Я — море в песчинке…
Я рождаюсь, как только
Сгорю без остатка.
Зарождение — больно,
Смертельно опасно.
От шиповника игл
Не спасает перчатка.
Не ищите здесь смысла:
Его больше не будет.
Все грехи и сомненья —
они предрешённы.
Нету радости большей,
чем быть безысходной,
И безгрешной, и полностью
опустошенной…
Не ищите здесь смысл:
безысходную пустошь
Орошают лишь слёзы,
песок раскаляя.
Всё, что было с тобою,
И, возможно, что будет —
Не дарует ни истины, ни оправданья.
— Не дарует ни истины, ни оправданья, — эхом повторил Схимник.
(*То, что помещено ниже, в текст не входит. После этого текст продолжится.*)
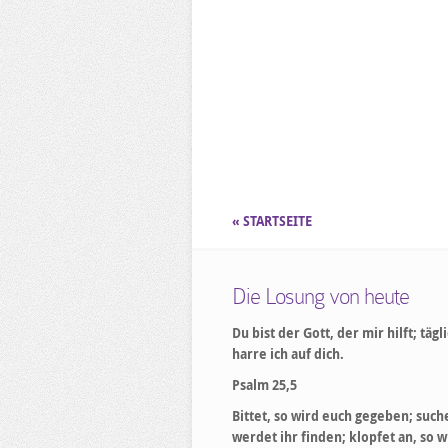
« STARTSEITE
Die Losung von heute
Du bist der Gott, der mir hilft; tägl
harre ich auf dich.
Psalm 25,5
Bittet, so wird euch gegeben; suche
werdet ihr finden; klopfet an, so w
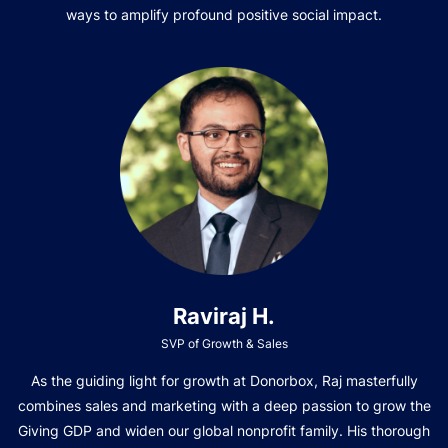
ways to amplify profound positive social impact.
Raviraj H.
SVP of Growth & Sales
As the guiding light for growth at Donorbox, Raj masterfully
combines sales and marketing with a deep passion to grow the
Giving GDP and widen our global nonprofit family. His thorough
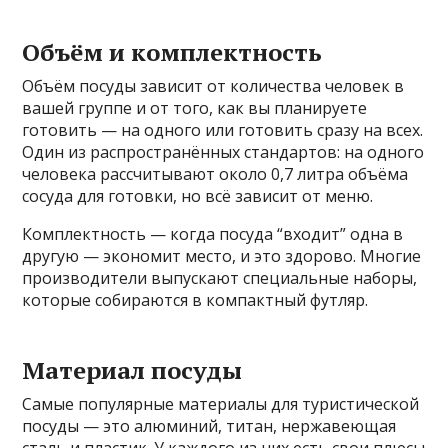
Объём и комплектность
Объём посуды зависит от количества человек в
вашей группе и от того, как вы планируете
готовить — на одного или готовить сразу на всех.
Один из распространённых стандартов: на одного
человека рассчитывают около 0,7 литра объёма
сосуда для готовки, но всё зависит от меню.
Комплектность — когда посуда “входит” одна в
другую — экономит место, и это здорово. Многие
производители выпускают специальные наборы,
которые собираются в компактный футляр.
Материал посуды
Самые популярные материалы для туристической
посуды — это алюминий, титан, нержавеющая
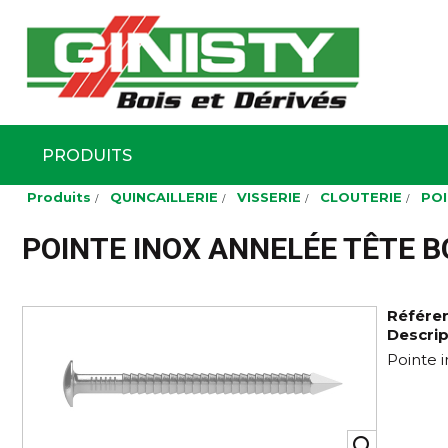
Ginisty Bois
Négoce boi
PRODUITS
Aller
Produits
QUINCAILLERIE
VISSERIE
CLOUTERIE
POI
au
contenu
principal
POINTE INOX ANNELÉE TÊTE B
Référe
Descrip
Pointe 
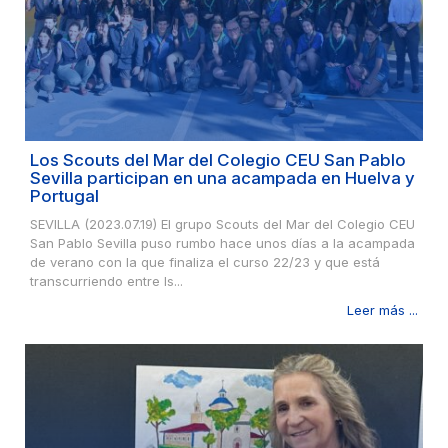
Los Scouts del Mar del Colegio CEU San Pablo
Sevilla participan en una acampada en Huelva y
Portugal
SEVILLA (2023.07.19) El grupo Scouts del Mar del Colegio CEU
San Pablo Sevilla puso rumbo hace unos días a la acampada
de verano con la que finaliza el curso 22/23 y que está
transcurriendo entre Is...
Leer más ...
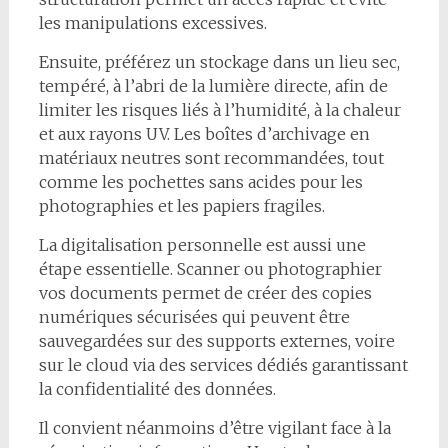
les manipulations excessives.
Ensuite, préférez un stockage dans un lieu sec,
tempéré, à l’abri de la lumière directe, afin de
limiter les risques liés à l’humidité, à la chaleur
et aux rayons UV. Les boîtes d’archivage en
matériaux neutres sont recommandées, tout
comme les pochettes sans acides pour les
photographies et les papiers fragiles.
La digitalisation personnelle est aussi une
étape essentielle. Scanner ou photographier
vos documents permet de créer des copies
numériques sécurisées qui peuvent être
sauvegardées sur des supports externes, voire
sur le cloud via des services dédiés garantissant
la confidentialité des données.
Il convient néanmoins d’être vigilant face à la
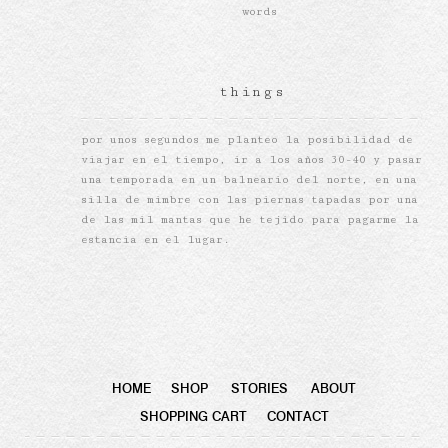
words
things
por unos segundos me planteo la posibilidad de
viajar en el tiempo, ir a los años 30-40 y pasar
una temporada en un balneario del norte, en una
silla de mimbre con las piernas tapadas por una
de las mil mantas que he tejido para pagarme la
estancia en el lugar.
HOME
SHOP
STORIES
ABOUT
SHOPPING CART
CONTACT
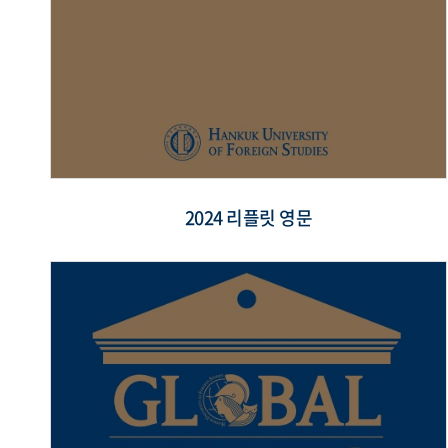
2024 리플릿 영문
Глава 8. И снова — в Париж…
— Ты уверен, Неназываемый, что нам… Следует это сделать? Мы засветимся, и придется снова отсюда валить, куда-нибудь далеко, — обратился к нему Сенсей, перекрикивая шум вертолета.
— Уверен. Про нас, похоже, и так прознали.
— Почему ты так думаешь?
— Эй, Крот! — позвал Неназываемый.
Маленький человечек со связанными руками обернулся и осклабился, выражая таким образом подобие жалкой улыбки.
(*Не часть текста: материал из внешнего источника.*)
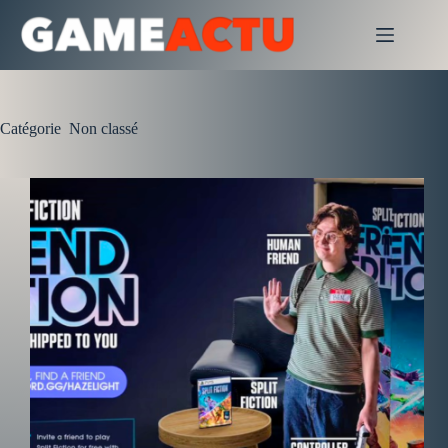
Passer
au
contenu
Catégorie
Non classé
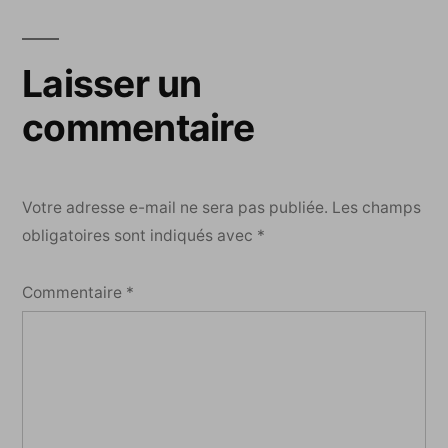
Laisser un
commentaire
Votre adresse e-mail ne sera pas publiée.
Les champs
obligatoires sont indiqués avec
*
Commentaire
*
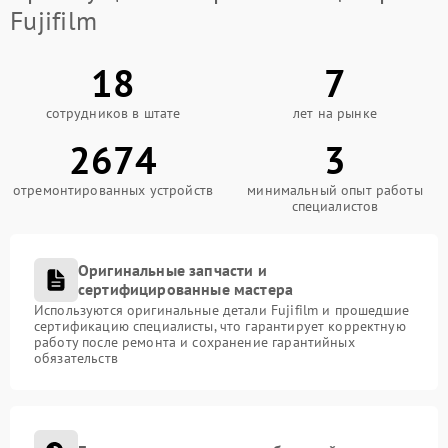
Fujifilm
18
7
сотрудников в штате
лет на рынке
2674
3
отремонтированных устройств
минимальный опыт работы
специалистов
Оригинальные запчасти и
сертифицированные мастера
Используются оригинальные детали Fujifilm и прошедшие
сертификацию специалисты, что гарантирует корректную
работу после ремонта и сохранение гарантийных
обязательств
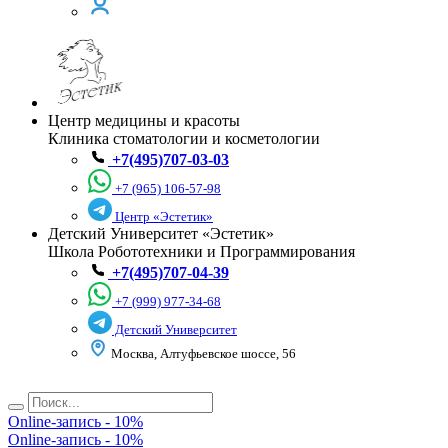
Центр медицины и красоты
Клиника стоматологии и косметологии
+7(495)707-03-03
+7 (965) 106-57-98
Центр «Эстетик»
Детский Университет «Эстетик»
Школа Робототехники и Программирования
+7(495)707-04-39
+7 (999) 977-34-68
Детский Университет
Москва, Алтуфьевское шоссе, 56
Online-запись - 10%
Online-запись - 10%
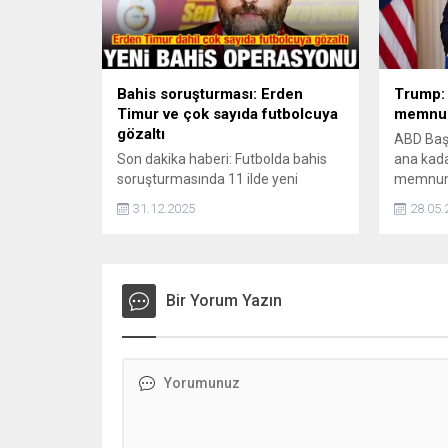
Bahis soruşturması: Erden
Trump:
Timur ve çok sayıda futbolcuya
memnun
gözaltı
ABD Baş
Son dakika haberi: Futbolda bahis
ana kada
soruşturmasında 11 ilde yeni
memnun d
operasyon gerçekleşti. Eski
bitirmek
31.12.2025
28.05.
Galatasaray yöneticisi Erden Timur
dahil 14'ü futbolcu 29 kişi hakkında
gözaltı kararı verildi. Şüphelilerden
Timur dahil 24'ü gözaltına alındı.
Bir Yorum Yazın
— Я думал, вы обо мне совсем забыли, — сказал он. — Вы обещали отпустить меня, если всё пройдет успешно, и парень выживет. Выжили даже оба…
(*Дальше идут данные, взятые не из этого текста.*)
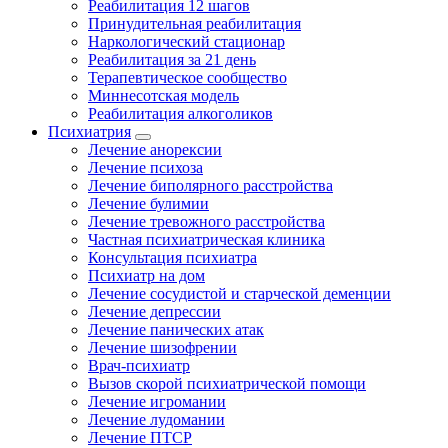
Реабилитация 12 шагов
Принудительная реабилитация
Наркологический стационар
Реабилитация за 21 день
Терапевтическое сообщество
Миннесотская модель
Реабилитация алкоголиков
Психиатрия
Лечение анорексии
Лечение психоза
Лечение биполярного расстройства
Лечение булимии
Лечение тревожного расстройства
Частная психиатрическая клиника
Консультация психиатра
Психиатр на дом
Лечение сосудистой и старческой деменции
Лечение депрессии
Лечение панических атак
Лечение шизофрении
Врач-психиатр
Вызов скорой психиатрической помощи
Лечение игромании
Лечение лудомании
Лечение ПТСР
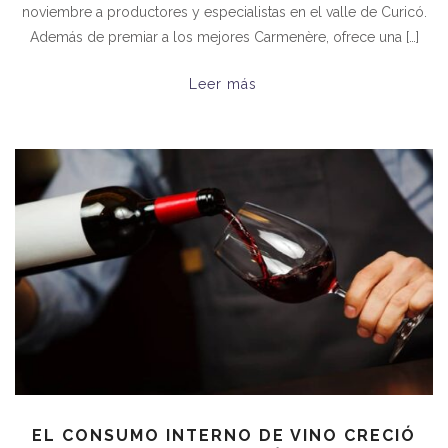
noviembre a productores y especialistas en el valle de Curicó.
Además de premiar a los mejores Carmenère, ofrece una […]
Leer más
EL CONSUMO INTERNO DE VINO CRECIÓ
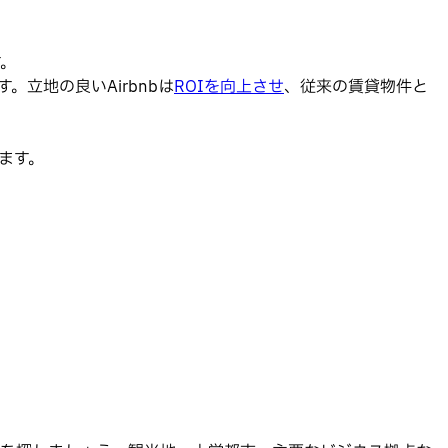
す。
立地の良いAirbnbは
ROIを向上させ
、従来の賃貸物件と
ます。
— Отпустим, мы давали слово, — ответил Неназываемый.
— Серьезно? Ты намерен отпустить гада? — спросил Сенсей.
— Только, Крот, к тебе ещё несколько вопросов… Зачем таким, как Царь и прочие, был этот центр и ребята? — спросил Неназываемый.
— Похоже, Царь не ошибся. Вернее, Ферзь. Это он их вычислил. А после, и все остальные заинтересовались, — хихикнул Крот. — Что, ваших накрыли, да?
— При таком положении дел ты еще и хихикать способен? Отвечай, что вы про них узнали, — приказал Сенсей.
— Были лишь догадки… Ребята там все молодые. А Царю известно стало, что ваши… Ну, они как бы все моложавые, болезни их на берут. А ещё… Тайны вы всякие любите, посвящения… Свой человек туда было наш внедрился, в вахтеры. Но ваши его быстро отфутболили.
— Виталий, — пояснил Неназываемый Сенсею тихо, шепотом, — Он с теми ребятами, когда дружбу завязал, думаю, и приборчики некоторые им подкинул. Чтобы те двуличных легко вычисляли.
— Крот, а доказательства были? Или же, только из-за догадок ваши пошли громить центр?
— На кону же эликсир был. А Царь очень хотел его заполучить. И знал, что у подпольных и моложавых он есть, эликсир этот. Ради такого… Даже, лишь по подозрению, чего уж там… Вдобавок, он своего внедрил как раз туда; что в теле Николая был. Он должен был донести ему обо всем, что там увидит. Его допустили внутрь и даже на собрание. Собрание было тайным; это укрепило Царя в правильности выводов. А потом, видимо, что-то пошло не так. И парня вырубило. Царь это прознал, у него с парнем канал… И сразу двинул тому на подмогу.
— Забавно, — заметил Неназываемый.
Повисло молчание.
— Гена, давай, спускайся, — обратился Неназываемый к пилоту. — Высадим здесь Крота.
— Что, здесь? За городом, на болотах? — с ужасом спросил тот.
— Выкарабкаешься, — ответил Неназываемый. — Оставим тебе карту и компас. Сенсей, ты проводишь его? Там, внизу, развяжешь ему руки.
— Как скажешь. Только, предварительно сотру ему память нескольких последних дней. И сделаю это с превеликим удовольствием, — отозвался тот.
* * *
Он вышел с Кротом, и вскоре вернулся. Вертолет круто взмыл вверх.
— Курс на заправку, а потом — снова на базу андроидов? — спросил пилот.
— Несомненно, — отозвался Неназываемый. — Все готовы?
— Да! — хором отозвались Сенсей и пилот.
— Ты хочешь сказать, что мы… Засветимся здесь, когда взорвем базу: непременно всплывем на каком-нибудь экране спутниковой съемки, как только снимем блокиратор видимости и начнем бомбить… И потому, вынуждены будем залечь потом на дно? — спросил Сенсей, как только они легли на курс.